*TEXT SHOWN*.
This seems like a really odd place to be writing about free speech. It’s a kink blog. What could kink possibly have to do with free speech, right?

Well, there have been some controversies involving Fetlife.com and free speech over the years. This is something that I have given a lot of thought to. I used to be a journalist, and so the first amendment has always held a special place in my heart, right next to dark chocolate and my favorite flogger.

The first controversy about free speech on fetlife came up after a girl was raped, and she wanted to out her rapist on her own page.

I get all the conflicting issues there. I realize that if the guy was not guilty then it could be considered defamation. I get that social media isn’t like sitting around a table getting coffee, because a third party (the platform) could be held responsible. I took enough law classes in college to see all the conflicts.

However, I was shocked at how unapologetic fetlife was about banning her without even finding out if charges had been filed or if her rapist had been convicted. They (the men running the site) were very quick to punish the victim without even a second thought.

The second free speech controversy that came up was when fetlife started deleting groups. For example, they decided that adult baby play was simply too risky for the site. Of course they cited reasons like legal risk and financial risk, but there is certainly a question as to how anything consenting adults agree to could be illegal.

Again, I know that people have said that it doesn’t matter because the groups can just use codes and only trade pictures/ideas/etc in person. I know people will say that we should all be terrified of the government and therefore censor ourselves before anyone tells us to. And, I know what everyone chants “better safe than sorry” because I remember what the community was like before we had the Internet and it sucked. I don’t want to go back to fliers in some scummy shop and walks down random alleys looking for secret clubs.

So I guess this brings me to the central question: How much freedom of speech do you ever really have right now as kinky people?

To be honest, it seems like we don’t have much.

And, if we want to protect ourselves in an environment where our browser history can now be sold and the President tried to find the address of people who mock him on Twitter, do we even want to speak freely?

My professor in Media Law was extremely insistent that no one should ever write anything down. As soon as you write it down, there is proof that you wrote it. It could be misconstrued and come back to haunt you, and so you shouldn’t do it.

The government is always watching, he said. And, you never know when they are going to decide that whatever you are into is no longer acceptable.

*DIRECTIONS*. Check statements (a) to (c) against the free speech post above, answering yes or no for each and quoting the deciding words of the post. (a) The writer once worked as a journalist. (b) Fetlife banned the woman only after learning that her rapist had been convicted. (c) The Media Law professor urged students to put their views in writing.

*INFORMATION GIVEN*.

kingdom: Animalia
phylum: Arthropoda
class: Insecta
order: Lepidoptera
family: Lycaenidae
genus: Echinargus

*RESULT OF THE TASK*.
(a) Yes: "I used to be a journalist"
(b) No: "banning her without even finding out if charges had been filed or if her rapist had been convicted"
(c) No: "My professor in Media Law was extremely insistent that no one should ever write anything down."